**Bagian Teks**
Senin, 05 Mei 2014

Tugas Softskills Post 2 : Jurnal Hukum Perjanjian



KONSEP IDEAL PENERAPAN
HUKUM PERJANJIAN PADA BANK SYARIAH
DI INDONESIA

Oleh:
Abdurrahman Konoras
Fakultas Hukum Universitas Sam Ratulangi
E-mail: rianto_maluegha@yahoo.com

Hukum Islam dan Pembangunan di Indonesia
Hukum adat, hukum Islam, dan hukum Barat merupakan tiga sistem hukum yang
menjadi komponen utama dalam pembentukan hukum nasional. Hukum adat sesungguhnya diperkenalkan pertamakali justru oleh para ahli hukum bangsa Belanda seperti Snouck Hurgronje dan Van Vollen Hoven, yang di antara tujuannya waktu itu adalah untuk menggusur eksistensi hukum Islam di dalam kehidupan masyarakat. Namun, hukum adat sekarang dilihat segi positifnya sebagai kesadaran hukum yang hidup dalam masyarakat. Adapun hukum Barat (Belanda) yang hingga kini masih terus diberlakukan antara lain adalah Burgelijk
Weiboek (KUH Perdata), Wetboek van Kophandel (KUHD), dan Wetboek van Straafrecht (KUH Pidana). Meskipun sudah ada perubahan, namun sebagian besar isinya masih tetap berlaku.
Lapangan hukum di Indonesia meliputi Hukum Tata Negara, Hukum Administrasi
Negara, Hukum Perdata, Hukum Dagang, Hukum Pidana (Sipil dan Militer), dan Hukum Acara (Pidana dan Perdata). Sebagai negara kesatuan, idealnya Indonesia memiliki satu
hukum nasional (unifikasi hukum). 
Di dalam bidang-bidang tertentu yang sifatnya netral, barangkali lebih mudah dilakukan unifikasi  hukum  seperti  dalam  bidang  perdagangan,  perbankan,  dan  pidana. Akan  tetapi,  terhadap nilai-nilai hidup seperti agama, adat, dan budaya, masih diragukan apakah dapat dilakukan unifikasi hukum dalam waktu singkat. Oleh karena itu, dalam lapangan hukum perdata, misalnya masih berlaku pluralisme hukum. "Ketidakseragaman hukum perdata ini disebabkan banyaknya golongan penduduk di Indonesia yang masing-masingnya memiliki kebutuhan hukum perdata yang berbeda. Namun, ada beberapa bagian dari hukum perdata
yang telah berhasil dilakukan unifikasi, seperti Undang-Undang Perkawinan."
Politik hukum Indonesia yang berdasarkan Pancasila menghendaki berkembangnya kehidupan beragama dan hukum agama dalam kehidupan hukum nasional. Hukum nasional yang dikehendaki oleh negara adalah hukum yang menampung dan memasukkan hukum agama, dan tidak memuat norma hukum yang bertentangan dengan hukum agama. Dalam melihat peranan hukum Islam dalam pembangunan hukum nasional, ada
beberapa fenomena yang bisa dijumpai dalam praktek. Pertama, hukum Islam berperan dalam mengisi kekosongan hukum dalam hukum positif. Dalam hal ini hukum Islam diberlakukan oleh negara sebagai hukum positif bagi umat Islam. Kedua, hukum Islam berperan sebagai sumber nilai yang memberikan kontribusi terhadap aturan hukum yang dibuat. Oleh karena aturan hukum tersebut bersifat uraum, tidak memandang perbedaan agama, maka nilai-nilai hukum Islam dapat berlaku pula bagi seluruh warga negara.

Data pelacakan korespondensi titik
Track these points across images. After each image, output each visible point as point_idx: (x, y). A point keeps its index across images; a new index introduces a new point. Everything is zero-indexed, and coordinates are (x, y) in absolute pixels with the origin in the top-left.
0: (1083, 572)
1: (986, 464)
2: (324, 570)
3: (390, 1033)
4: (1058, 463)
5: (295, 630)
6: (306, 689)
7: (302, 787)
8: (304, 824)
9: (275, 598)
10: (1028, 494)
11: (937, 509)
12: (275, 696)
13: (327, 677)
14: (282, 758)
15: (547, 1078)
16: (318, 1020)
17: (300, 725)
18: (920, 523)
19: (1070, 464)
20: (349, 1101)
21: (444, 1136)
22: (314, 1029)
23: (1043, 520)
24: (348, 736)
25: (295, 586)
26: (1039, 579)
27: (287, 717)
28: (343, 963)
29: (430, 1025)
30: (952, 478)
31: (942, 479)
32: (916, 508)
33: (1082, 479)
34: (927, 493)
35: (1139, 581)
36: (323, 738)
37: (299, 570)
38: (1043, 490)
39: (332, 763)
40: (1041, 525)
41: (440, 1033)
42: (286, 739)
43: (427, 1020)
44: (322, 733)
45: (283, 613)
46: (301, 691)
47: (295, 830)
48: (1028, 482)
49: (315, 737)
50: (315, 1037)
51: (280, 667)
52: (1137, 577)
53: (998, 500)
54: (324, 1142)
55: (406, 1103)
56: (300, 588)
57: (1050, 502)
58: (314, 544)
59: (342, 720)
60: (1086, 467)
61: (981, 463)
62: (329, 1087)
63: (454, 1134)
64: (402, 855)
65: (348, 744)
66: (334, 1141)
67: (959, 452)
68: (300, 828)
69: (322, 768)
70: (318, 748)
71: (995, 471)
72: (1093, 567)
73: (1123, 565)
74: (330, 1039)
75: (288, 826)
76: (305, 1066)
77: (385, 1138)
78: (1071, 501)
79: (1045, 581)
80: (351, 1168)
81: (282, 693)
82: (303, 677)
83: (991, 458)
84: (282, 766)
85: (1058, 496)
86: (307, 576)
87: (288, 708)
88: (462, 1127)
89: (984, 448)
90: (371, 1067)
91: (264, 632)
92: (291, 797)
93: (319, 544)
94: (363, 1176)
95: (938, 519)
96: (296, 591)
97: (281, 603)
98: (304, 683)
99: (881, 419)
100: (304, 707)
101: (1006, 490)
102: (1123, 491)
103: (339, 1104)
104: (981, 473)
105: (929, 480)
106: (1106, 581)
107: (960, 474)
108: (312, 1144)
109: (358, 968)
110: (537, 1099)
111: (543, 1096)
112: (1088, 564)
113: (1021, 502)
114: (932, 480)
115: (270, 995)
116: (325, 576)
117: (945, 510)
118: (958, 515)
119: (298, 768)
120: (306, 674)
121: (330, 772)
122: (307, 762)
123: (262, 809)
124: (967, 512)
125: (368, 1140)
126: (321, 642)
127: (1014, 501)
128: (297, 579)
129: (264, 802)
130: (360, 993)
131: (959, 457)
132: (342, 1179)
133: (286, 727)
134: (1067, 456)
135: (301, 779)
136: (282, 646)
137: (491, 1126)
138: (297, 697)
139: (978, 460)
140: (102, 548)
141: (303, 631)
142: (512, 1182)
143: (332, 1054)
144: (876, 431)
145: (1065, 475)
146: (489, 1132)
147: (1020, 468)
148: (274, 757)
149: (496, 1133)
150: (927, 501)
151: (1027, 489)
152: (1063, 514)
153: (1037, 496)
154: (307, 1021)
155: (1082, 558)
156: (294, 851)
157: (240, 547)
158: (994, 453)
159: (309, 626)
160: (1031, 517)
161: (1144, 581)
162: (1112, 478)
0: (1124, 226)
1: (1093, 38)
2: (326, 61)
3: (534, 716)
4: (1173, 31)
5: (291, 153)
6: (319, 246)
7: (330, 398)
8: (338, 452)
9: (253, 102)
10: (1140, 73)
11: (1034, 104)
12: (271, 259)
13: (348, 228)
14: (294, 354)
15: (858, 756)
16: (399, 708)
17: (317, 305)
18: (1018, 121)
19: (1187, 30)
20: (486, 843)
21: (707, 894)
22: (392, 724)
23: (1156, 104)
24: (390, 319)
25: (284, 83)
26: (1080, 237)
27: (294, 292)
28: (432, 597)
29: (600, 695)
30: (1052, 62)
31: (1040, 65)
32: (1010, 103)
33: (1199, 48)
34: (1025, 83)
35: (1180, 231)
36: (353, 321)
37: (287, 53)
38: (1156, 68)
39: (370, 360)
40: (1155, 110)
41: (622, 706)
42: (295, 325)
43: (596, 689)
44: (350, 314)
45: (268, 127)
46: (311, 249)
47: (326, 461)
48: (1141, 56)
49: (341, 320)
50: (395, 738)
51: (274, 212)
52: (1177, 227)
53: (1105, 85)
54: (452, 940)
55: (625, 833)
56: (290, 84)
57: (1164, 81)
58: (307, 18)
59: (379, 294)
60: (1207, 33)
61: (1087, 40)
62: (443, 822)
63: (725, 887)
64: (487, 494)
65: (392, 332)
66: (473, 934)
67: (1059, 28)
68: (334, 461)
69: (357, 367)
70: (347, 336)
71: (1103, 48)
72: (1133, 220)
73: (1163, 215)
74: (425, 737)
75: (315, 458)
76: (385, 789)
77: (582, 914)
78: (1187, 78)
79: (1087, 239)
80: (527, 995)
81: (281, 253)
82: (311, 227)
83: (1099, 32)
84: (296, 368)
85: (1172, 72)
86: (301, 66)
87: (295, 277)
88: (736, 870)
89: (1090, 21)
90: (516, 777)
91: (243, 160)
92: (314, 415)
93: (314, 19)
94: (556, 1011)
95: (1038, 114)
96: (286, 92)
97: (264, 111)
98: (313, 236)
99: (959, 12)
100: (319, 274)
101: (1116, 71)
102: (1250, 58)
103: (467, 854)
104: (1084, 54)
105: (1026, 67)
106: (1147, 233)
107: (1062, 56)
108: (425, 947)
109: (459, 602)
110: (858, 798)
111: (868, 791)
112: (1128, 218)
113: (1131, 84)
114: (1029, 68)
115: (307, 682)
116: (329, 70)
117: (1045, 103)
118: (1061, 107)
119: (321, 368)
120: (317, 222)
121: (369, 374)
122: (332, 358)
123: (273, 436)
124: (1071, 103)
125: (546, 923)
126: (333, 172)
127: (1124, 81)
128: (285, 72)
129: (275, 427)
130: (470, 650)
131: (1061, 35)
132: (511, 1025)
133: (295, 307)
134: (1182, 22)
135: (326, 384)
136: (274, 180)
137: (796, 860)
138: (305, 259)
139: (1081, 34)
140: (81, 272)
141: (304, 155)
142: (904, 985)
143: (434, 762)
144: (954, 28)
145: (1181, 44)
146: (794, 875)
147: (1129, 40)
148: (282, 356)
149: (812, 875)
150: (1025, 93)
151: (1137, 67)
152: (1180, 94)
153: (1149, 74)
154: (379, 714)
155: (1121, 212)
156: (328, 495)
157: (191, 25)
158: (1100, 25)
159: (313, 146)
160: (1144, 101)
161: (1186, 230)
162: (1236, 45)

...

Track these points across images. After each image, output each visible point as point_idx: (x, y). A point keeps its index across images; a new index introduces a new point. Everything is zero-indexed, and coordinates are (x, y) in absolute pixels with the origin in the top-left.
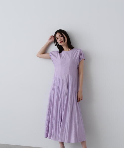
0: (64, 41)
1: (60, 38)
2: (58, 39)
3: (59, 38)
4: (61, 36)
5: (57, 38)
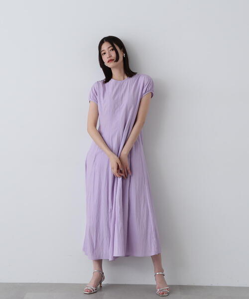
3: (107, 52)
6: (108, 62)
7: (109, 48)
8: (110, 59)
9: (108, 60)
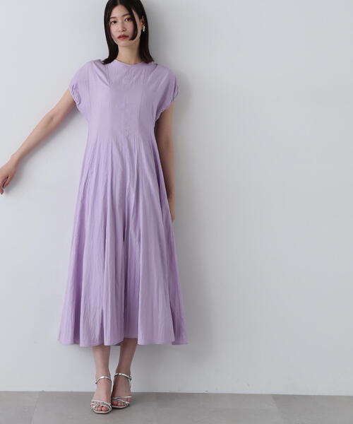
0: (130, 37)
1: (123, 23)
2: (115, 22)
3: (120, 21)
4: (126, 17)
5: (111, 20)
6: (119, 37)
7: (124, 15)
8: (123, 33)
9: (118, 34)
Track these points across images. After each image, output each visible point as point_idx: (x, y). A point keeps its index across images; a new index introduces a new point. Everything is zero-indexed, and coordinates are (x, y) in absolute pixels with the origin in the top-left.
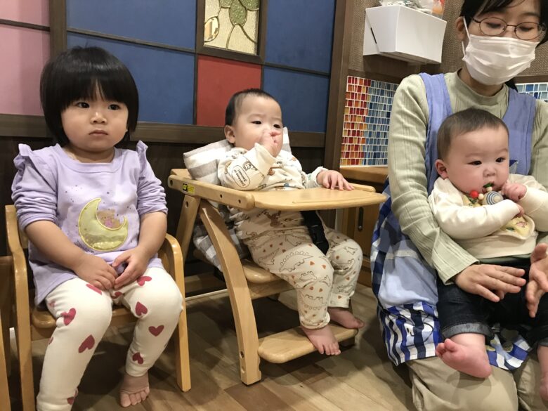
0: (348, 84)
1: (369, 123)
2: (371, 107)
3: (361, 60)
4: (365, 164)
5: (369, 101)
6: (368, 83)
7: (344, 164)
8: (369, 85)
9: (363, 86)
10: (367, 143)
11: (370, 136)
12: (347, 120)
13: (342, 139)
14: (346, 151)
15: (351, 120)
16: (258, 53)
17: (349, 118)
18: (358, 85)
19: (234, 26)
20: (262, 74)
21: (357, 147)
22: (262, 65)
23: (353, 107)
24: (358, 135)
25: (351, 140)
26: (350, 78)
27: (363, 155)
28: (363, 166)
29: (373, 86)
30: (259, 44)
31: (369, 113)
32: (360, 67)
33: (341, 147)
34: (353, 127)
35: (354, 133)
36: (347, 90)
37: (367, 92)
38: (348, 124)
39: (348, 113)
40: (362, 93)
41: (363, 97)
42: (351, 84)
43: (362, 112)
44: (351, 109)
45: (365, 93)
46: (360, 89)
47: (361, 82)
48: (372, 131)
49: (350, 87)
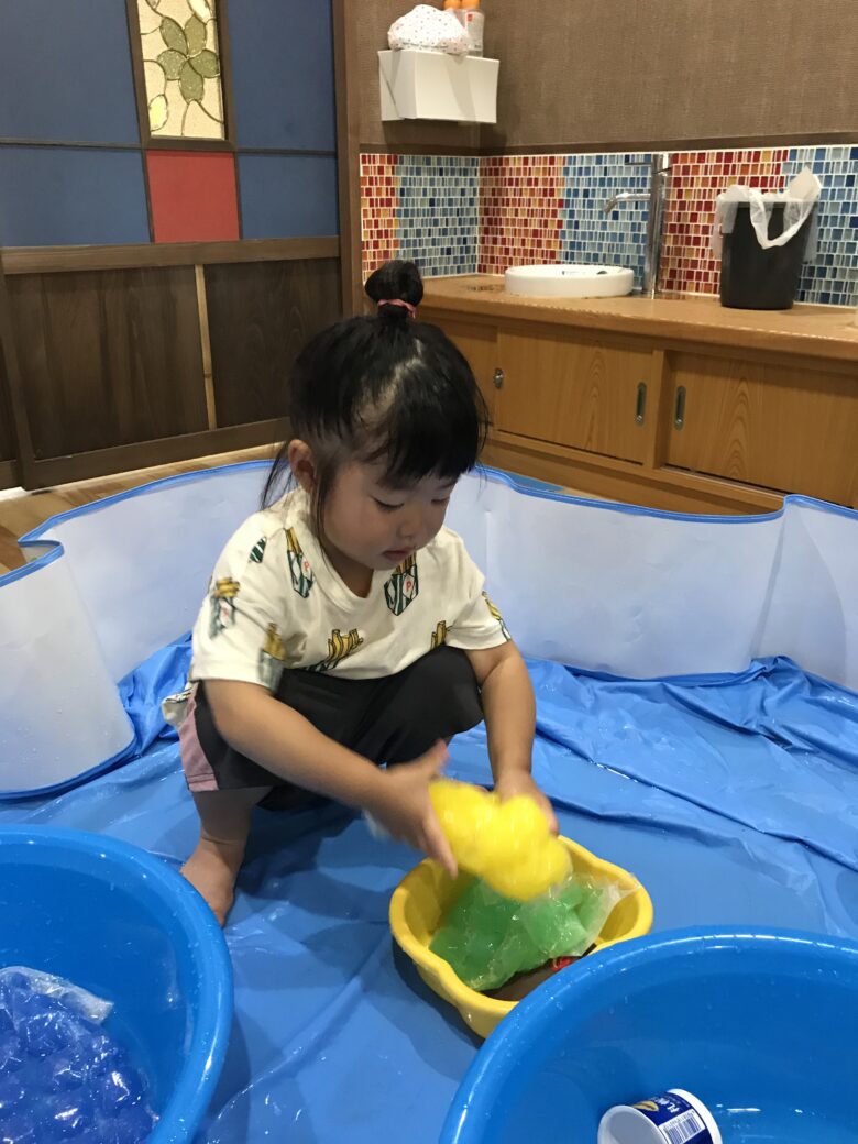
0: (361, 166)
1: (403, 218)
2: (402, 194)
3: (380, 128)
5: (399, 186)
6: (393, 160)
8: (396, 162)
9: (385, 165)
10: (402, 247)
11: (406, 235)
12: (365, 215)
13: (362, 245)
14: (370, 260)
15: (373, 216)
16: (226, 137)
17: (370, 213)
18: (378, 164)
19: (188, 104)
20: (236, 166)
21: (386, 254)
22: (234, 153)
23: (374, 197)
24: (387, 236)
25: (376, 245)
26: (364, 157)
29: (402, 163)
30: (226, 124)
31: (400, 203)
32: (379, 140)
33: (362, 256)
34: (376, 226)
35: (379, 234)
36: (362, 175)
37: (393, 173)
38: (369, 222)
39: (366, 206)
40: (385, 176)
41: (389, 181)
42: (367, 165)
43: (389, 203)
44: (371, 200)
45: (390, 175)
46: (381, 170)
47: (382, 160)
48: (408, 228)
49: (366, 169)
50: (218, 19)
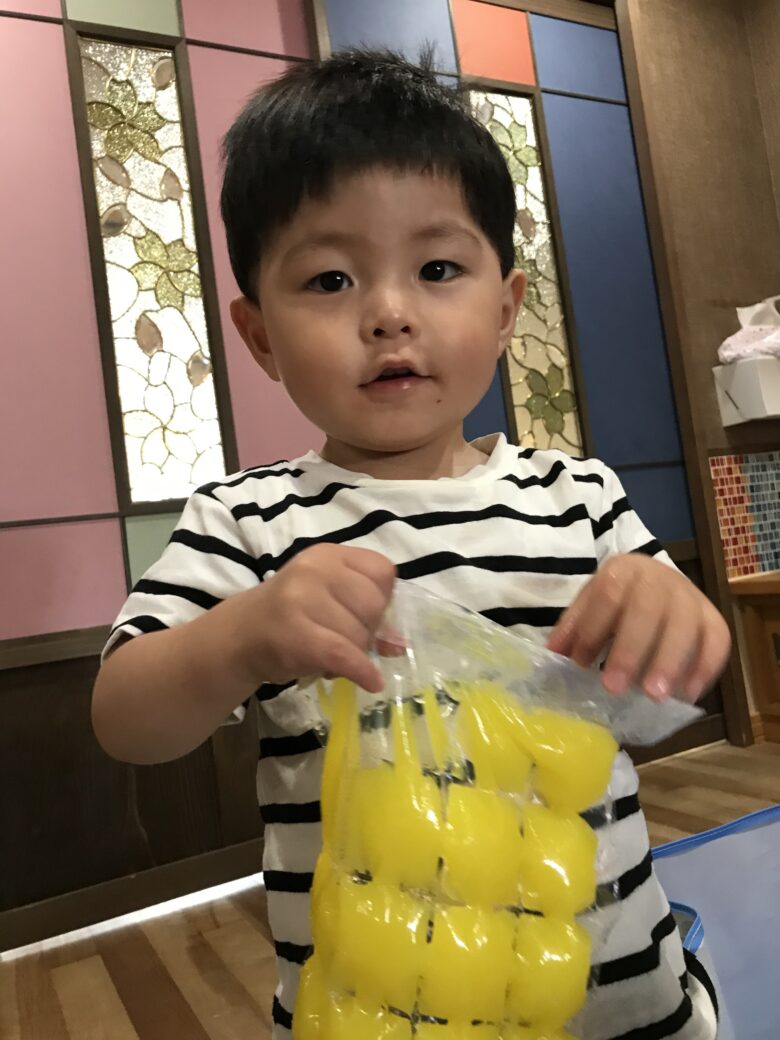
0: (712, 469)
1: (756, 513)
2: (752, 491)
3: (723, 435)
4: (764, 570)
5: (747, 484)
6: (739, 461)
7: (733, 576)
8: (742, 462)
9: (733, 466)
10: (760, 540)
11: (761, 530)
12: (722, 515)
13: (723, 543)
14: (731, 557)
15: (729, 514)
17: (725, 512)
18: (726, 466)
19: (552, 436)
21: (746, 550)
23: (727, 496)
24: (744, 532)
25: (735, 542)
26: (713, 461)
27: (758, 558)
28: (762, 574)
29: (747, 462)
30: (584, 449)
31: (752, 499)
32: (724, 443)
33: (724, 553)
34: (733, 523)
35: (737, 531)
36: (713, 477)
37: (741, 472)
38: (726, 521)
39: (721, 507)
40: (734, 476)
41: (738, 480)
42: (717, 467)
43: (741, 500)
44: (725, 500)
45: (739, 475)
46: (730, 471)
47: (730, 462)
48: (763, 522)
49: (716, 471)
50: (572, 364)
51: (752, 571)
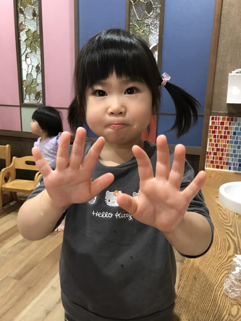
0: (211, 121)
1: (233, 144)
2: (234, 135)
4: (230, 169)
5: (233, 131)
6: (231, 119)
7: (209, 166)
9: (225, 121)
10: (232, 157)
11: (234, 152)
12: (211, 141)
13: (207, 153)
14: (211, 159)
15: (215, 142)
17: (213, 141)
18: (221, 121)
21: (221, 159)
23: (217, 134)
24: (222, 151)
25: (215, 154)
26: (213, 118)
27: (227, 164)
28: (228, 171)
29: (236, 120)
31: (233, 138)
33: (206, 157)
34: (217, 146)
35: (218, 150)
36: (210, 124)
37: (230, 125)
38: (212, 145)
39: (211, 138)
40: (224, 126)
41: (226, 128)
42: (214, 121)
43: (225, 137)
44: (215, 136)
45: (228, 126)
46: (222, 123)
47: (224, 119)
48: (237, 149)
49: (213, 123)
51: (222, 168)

* * *

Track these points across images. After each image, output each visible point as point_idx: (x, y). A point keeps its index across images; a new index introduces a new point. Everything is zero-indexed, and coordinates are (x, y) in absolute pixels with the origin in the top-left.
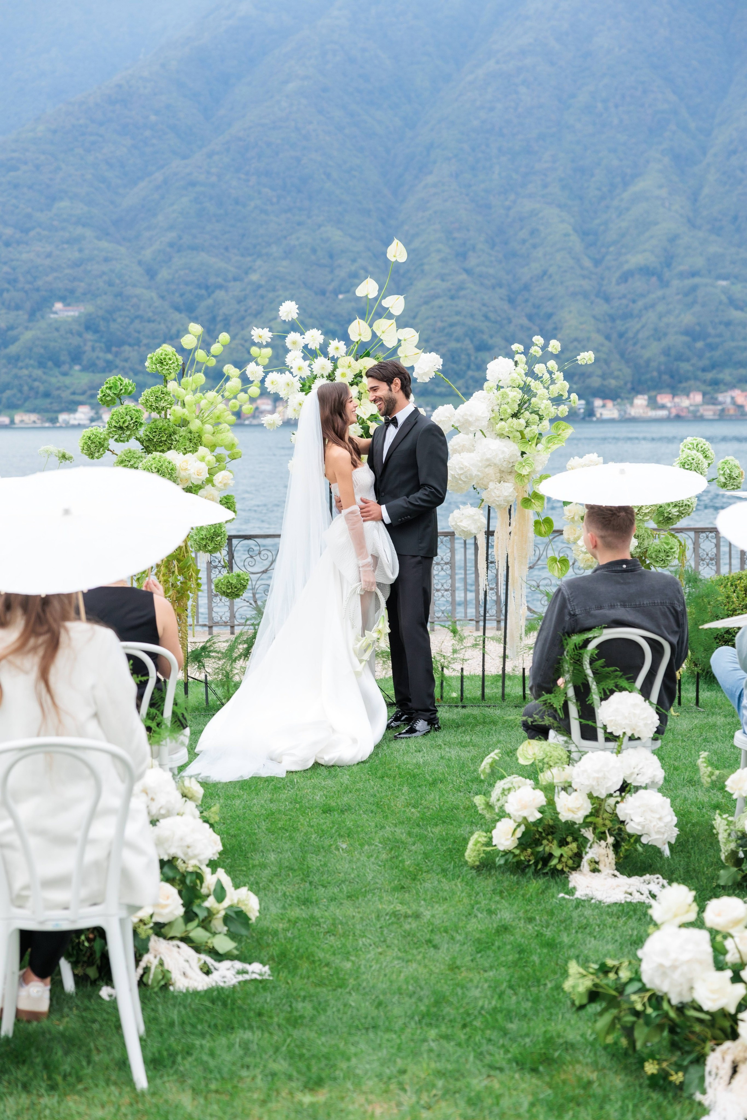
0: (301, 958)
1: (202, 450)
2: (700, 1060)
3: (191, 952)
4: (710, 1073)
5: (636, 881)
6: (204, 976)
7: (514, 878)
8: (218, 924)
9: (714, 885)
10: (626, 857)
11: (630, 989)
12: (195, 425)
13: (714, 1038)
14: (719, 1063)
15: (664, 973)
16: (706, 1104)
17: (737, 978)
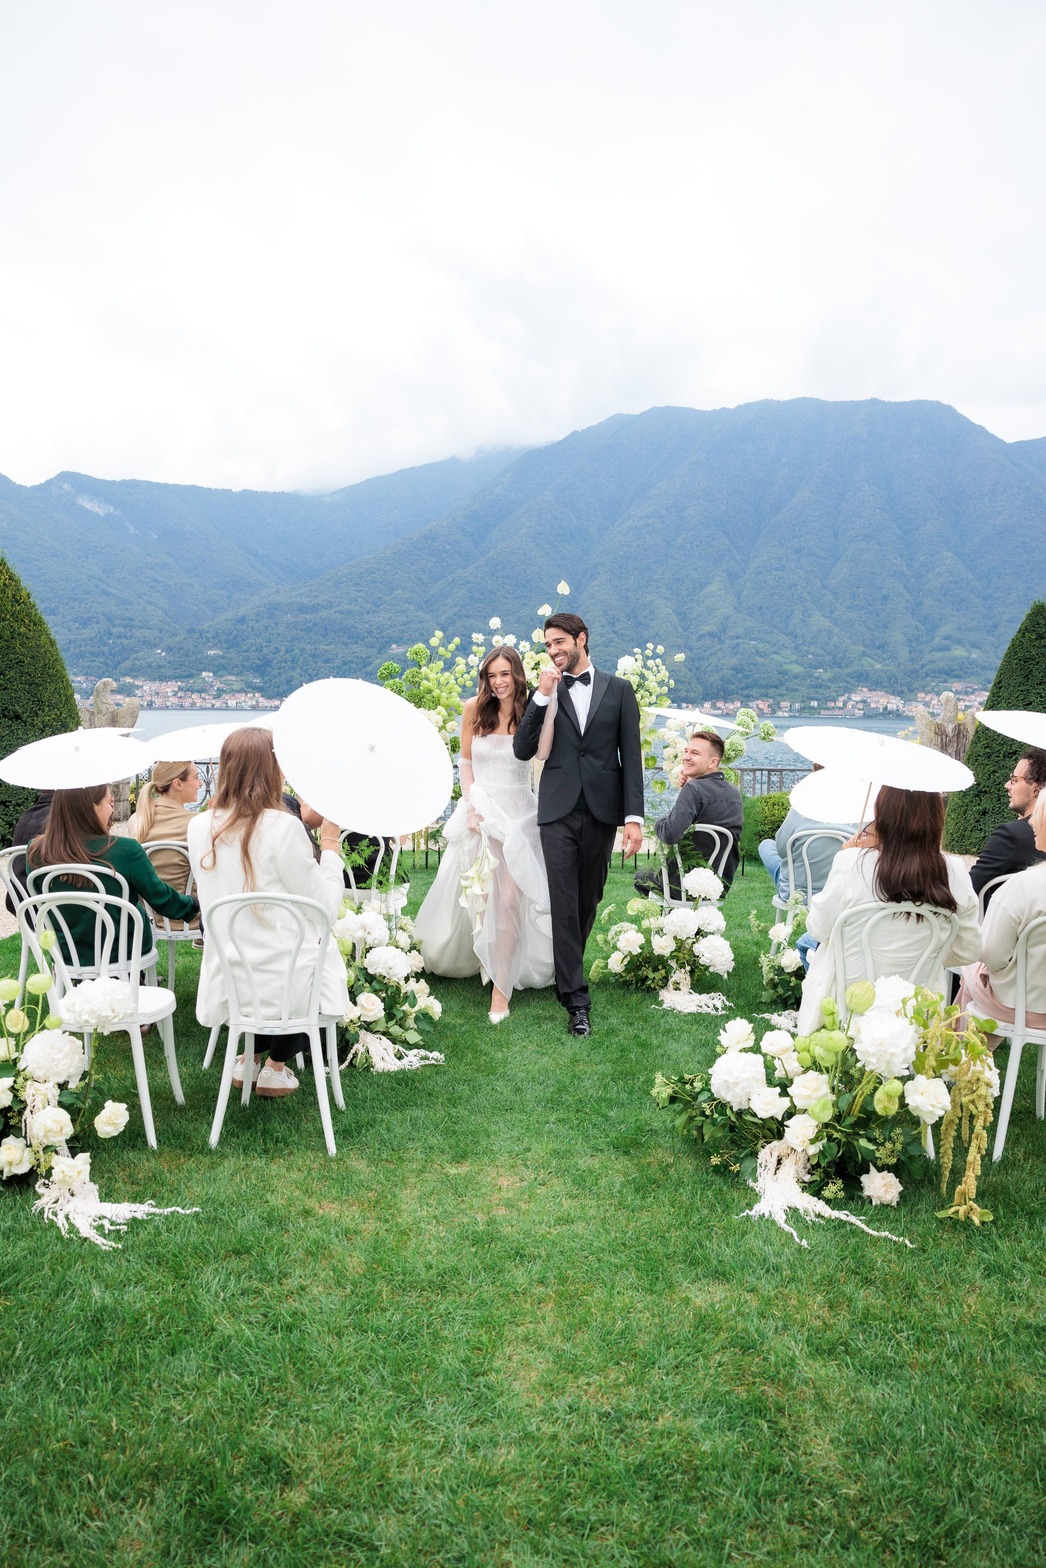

**Yang Harus Dikerjakan**
Tuliskan kembali dengan tepat bagian teks di atas, mulai dari "Hukum Islam dan" sampai dengan "masih tetap berlaku.".

**Jawaban Tugas**
Hukum Islam dan Pembangunan di Indonesia
Hukum adat, hukum Islam, dan hukum Barat merupakan tiga sistem hukum yang
menjadi komponen utama dalam pembentukan hukum nasional. Hukum adat sesungguhnya diperkenalkan pertamakali justru oleh para ahli hukum bangsa Belanda seperti Snouck Hurgronje dan Van Vollen Hoven, yang di antara tujuannya waktu itu adalah untuk menggusur eksistensi hukum Islam di dalam kehidupan masyarakat. Namun, hukum adat sekarang dilihat segi positifnya sebagai kesadaran hukum yang hidup dalam masyarakat. Adapun hukum Barat (Belanda) yang hingga kini masih terus diberlakukan antara lain adalah Burgelijk
Weiboek (KUH Perdata), Wetboek van Kophandel (KUHD), dan Wetboek van Straafrecht (KUH Pidana). Meskipun sudah ada perubahan, namun sebagian besar isinya masih tetap berlaku.